__WHAT THE EXERCISE ASKS__
Would you copy the entries that follow exactly, leaving out every picture?

(Stored records)

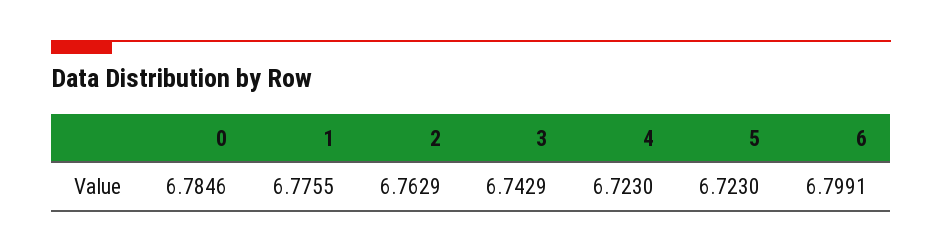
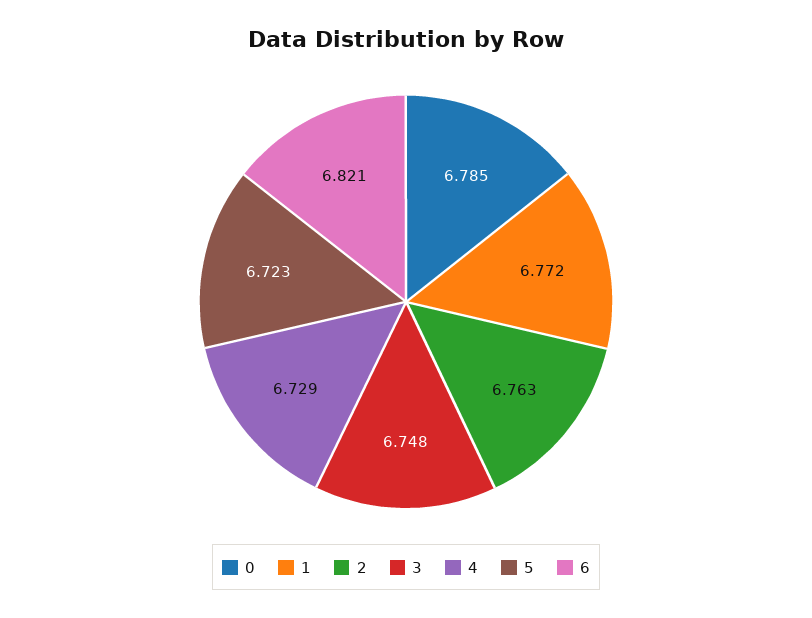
  {
    "0": 6.7846,
-   "1": 6.7755,
+   "1": 6.772,
    "2": 6.7629,
-   "3": 6.7429,
+   "3": 6.748,
-   "4": 6.723,
+   "4": 6.729,
    "5": 6.723,
-   "6": 6.7991
+   "6": 6.821
  }

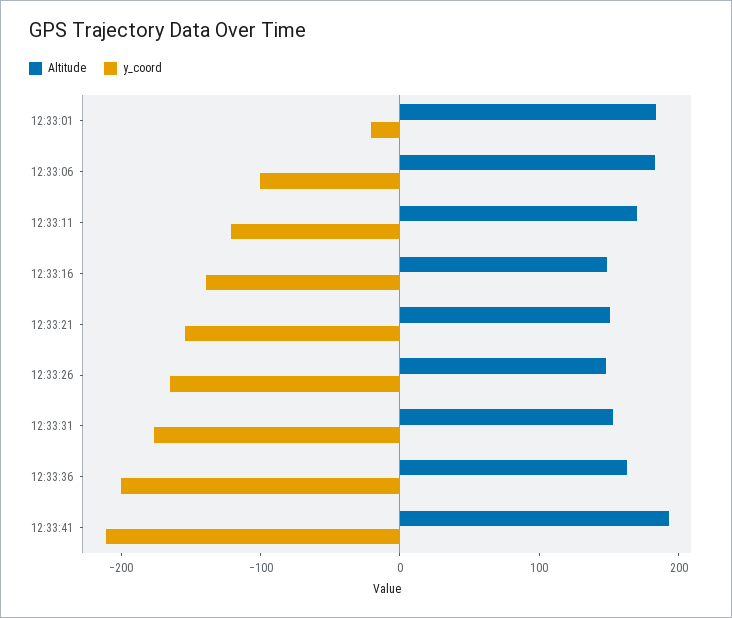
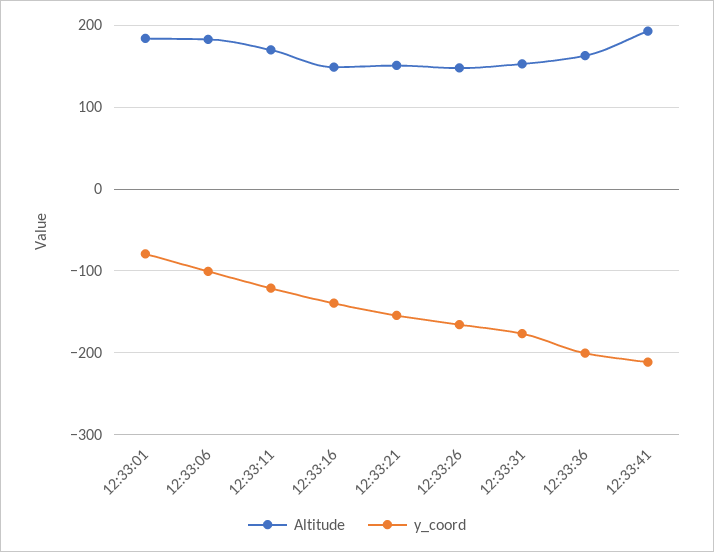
  {
    "Altitude": {
      "12:33:01": 180,
      "12:33:06": 180,
      "12:33:11": 170,
      "12:33:16": 150,
      "12:33:21": 150,
      "12:33:26": 150,
      "12:33:31": 150,
      "12:33:36": 160,
      "12:33:41": 190
    },
    "y_coord": {
-     "12:33:01": -20,
+     "12:33:01": -80,
      "12:33:06": -100,
      "12:33:11": -120,
      "12:33:16": -140,
      "12:33:21": -150,
      "12:33:26": -170,
      "12:33:31": -180,
      "12:33:36": -200,
      "12:33:41": -210
    }
  }

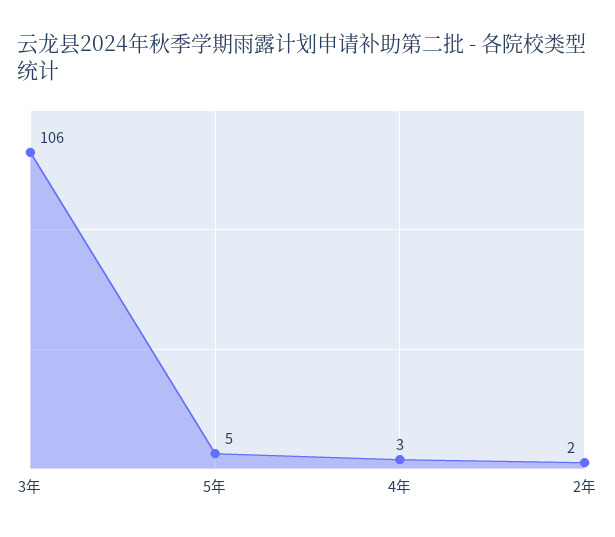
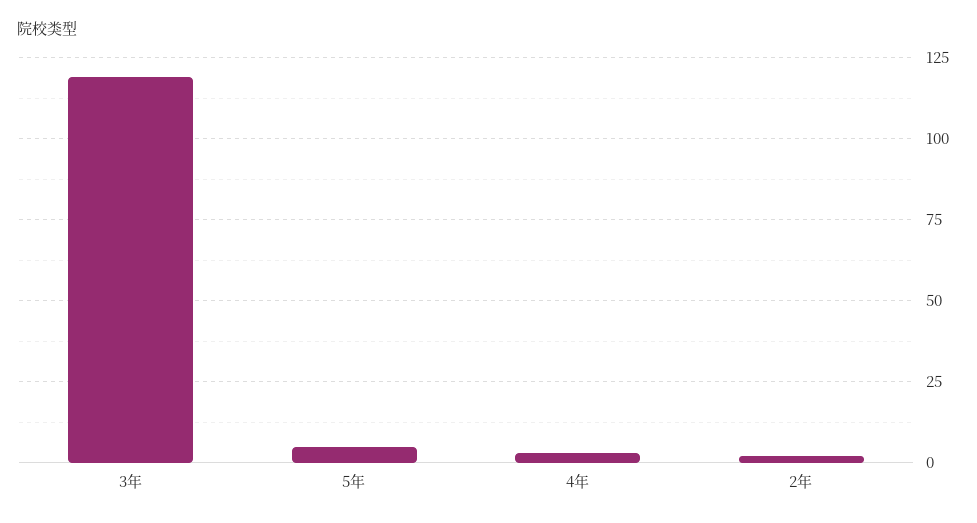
  {
-   "3年": 106,
+   "3年": 120,
    "5年": 5,
    "4年": 3,
    "2年": 2
  }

__OUTPUT BELOW__
  {
    "0": 6.7846,
-   "1": 6.7755,
+   "1": 6.772,
    "2": 6.7629,
-   "3": 6.7429,
+   "3": 6.748,
-   "4": 6.723,
+   "4": 6.729,
    "5": 6.723,
-   "6": 6.7991
+   "6": 6.821
  }

  {
    "Altitude": {
      "12:33:01": 180,
      "12:33:06": 180,
      "12:33:11": 170,
      "12:33:16": 150,
      "12:33:21": 150,
      "12:33:26": 150,
      "12:33:31": 150,
      "12:33:36": 160,
      "12:33:41": 190
    },
    "y_coord": {
-     "12:33:01": -20,
+     "12:33:01": -80,
      "12:33:06": -100,
      "12:33:11": -120,
      "12:33:16": -140,
      "12:33:21": -150,
      "12:33:26": -170,
      "12:33:31": -180,
      "12:33:36": -200,
      "12:33:41": -210
    }
  }

  {
-   "3年": 106,
+   "3年": 120,
    "5年": 5,
    "4年": 3,
    "2年": 2
  }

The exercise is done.